InputArchive

An InputArchive is used to deserialise a sequence of octets back into a value of some type.

An efficient binary format is used (i.e. not using printable text). See serialisation.

InputArchive provides extremely high performance.

Deserialisation is the inverse of serialisation. Serialisation typically uses an OutputArchive and deserialisation uses an InputArchive.

An InputArchive is essentially a const octet_t* which represents a pointer to the next octet to be read. There are implicit conversions to and from a const octet_t*.


class InputArchive
{
public:
    // Allow implicit conversions to/from a const octet_t*
    InputArchive(const octet_t* p) : p_(p) {}
    operator const octet_t*() const { return p_; }
private:
    const octet_t* p_;
};

An InputArchive can only be used to read from a contiguous block of memory.

This approach eliminates the need for buffer underflow checks - which would otherwise be needed on every single read operation. This is a significant benefit for the performance.

It is unsafe to use an InputArchive to read a buffer that cannot be trusted because it represents a significant vulnerability for reading past the end of the buffer. This can easily result in a read access violation. When the data is received over a network, deserialisation with an InputArchive must only be used with a trusted source with adequate error checking. For example using Transport Layer Security [].

Since an InputArchive is not associated with some kind of input stream, deserialisation is "pure CPU". That provides better performance, and reduces the amount of code that can throw exceptions - see the interleaving computation and I/O Anti-pattern.

In some cases it may be possible to directly read from a buffer in the underlying input device (since the const octet_t* pointer can be made to point where we like). For example, we might be able to read directly from a segment in the LSS segment cache - since most objects are much smaller than the LSS segment size (e.g. 4MB). This reduces memory consumption, avoids memory allocations, avoids memcpy's and improves CPU memory cache utilisation.

Deserialisation of user defined types

For every type T that supports deserialisation, the following function is implemented.


void Deserialise(InputArchive& ar, const T& x)

Therefore there can be many overloads of Deserialise (i.e. adhoc polymorphism).

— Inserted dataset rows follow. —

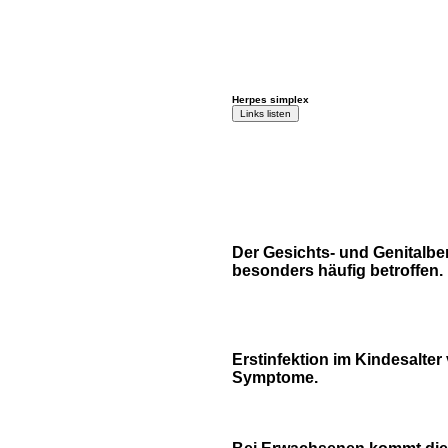
Herpes simplex
Der Gesichts- und Genitalber
besonders häufig betroffen.
Erstinfektion im Kindesalter
Symptome.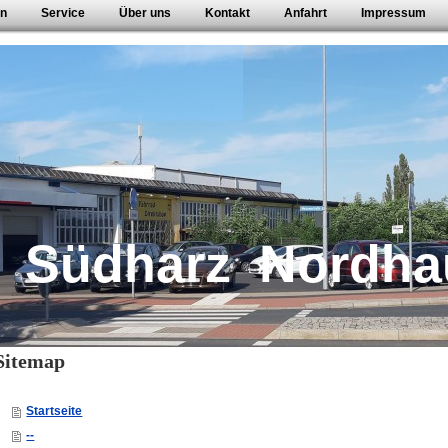
en
Service
Über uns
Kontakt
Anfahrt
Impressum
r Südharz Nordh
Sitemap
Startseite
--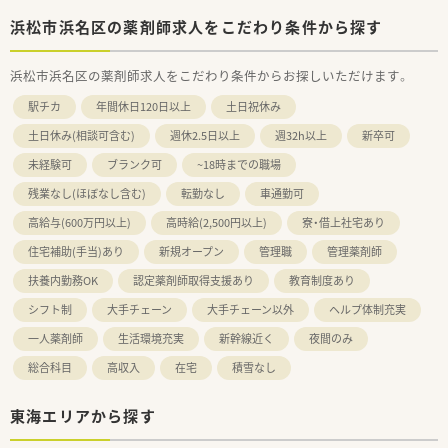
浜松市浜名区の薬剤師求人をこだわり条件から探す
浜松市浜名区の薬剤師求人をこだわり条件からお探しいただけます。
駅チカ
年間休日120日以上
土日祝休み
土日休み(相談可含む)
週休2.5日以上
週32h以上
新卒可
未経験可
ブランク可
~18時までの職場
残業なし(ほぼなし含む)
転勤なし
車通勤可
高給与(600万円以上)
高時給(2,500円以上)
寮・借上社宅あり
住宅補助(手当)あり
新規オープン
管理職
管理薬剤師
扶養内勤務OK
認定薬剤師取得支援あり
教育制度あり
シフト制
大手チェーン
大手チェーン以外
ヘルプ体制充実
一人薬剤師
生活環境充実
新幹線近く
夜間のみ
総合科目
高収入
在宅
積雪なし
東海エリアから探す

The cxUtils library implements the Deserialise function for the following types:

bool, 
char, signed char, unsigned char, char16_t, char32_t, wchar_t, 
short, unsigned short,
int, unsigned int,
long, unsigned long,
long long, unsigned long long,
float, double, long double,
std::pair, std::array, std::basic_string, std::vector, std::deque,
std::forward_list, std::list,
std::map, std::multimap, std::unordered_map, std::unordered_multimap,
std::set, std::multiset, std::unordered_set, std::unordered_multiset,
ceda::xdeque, ceda::VectorOfByte, ceda::xvector, ceda::CompressedInt, ceda::schema_t
ceda::HPTime, ceda::HPTimeStamp, ceda::HPTimeSpan

Extraction operation on an InputArchive

For convenience clients can use operator>> to deserialise variables/objects. E.g.


ar >> x >> y >> z;

is shorthand for


Deserialise(ar,x);
Deserialise(ar,y);
Deserialise(ar,z);

This is achieved with a single implementation of operator>> for an InputArchive:


template<typename T>
inline InputArchive& operator>>(InputArchive& ar, const T& x) 
{ 
    Deserialise(ar,x);
    return ar; 
}

Verification by the ceda framework

A possible concern is the lack of buffer underflow checks - having these checks (at least in a debug build) can be very useful to track down errors in code.

The ceda framework will normally verify that the InputArchive hadn't read past EOF after deserialisation was completed so there's no chance that such errors go undetected.

In fact the ceda framework will normally ensure that application defined deserialise code reads the message, the whole message and nothing but the message. Therefore simply flexing the code unit tests it quite well.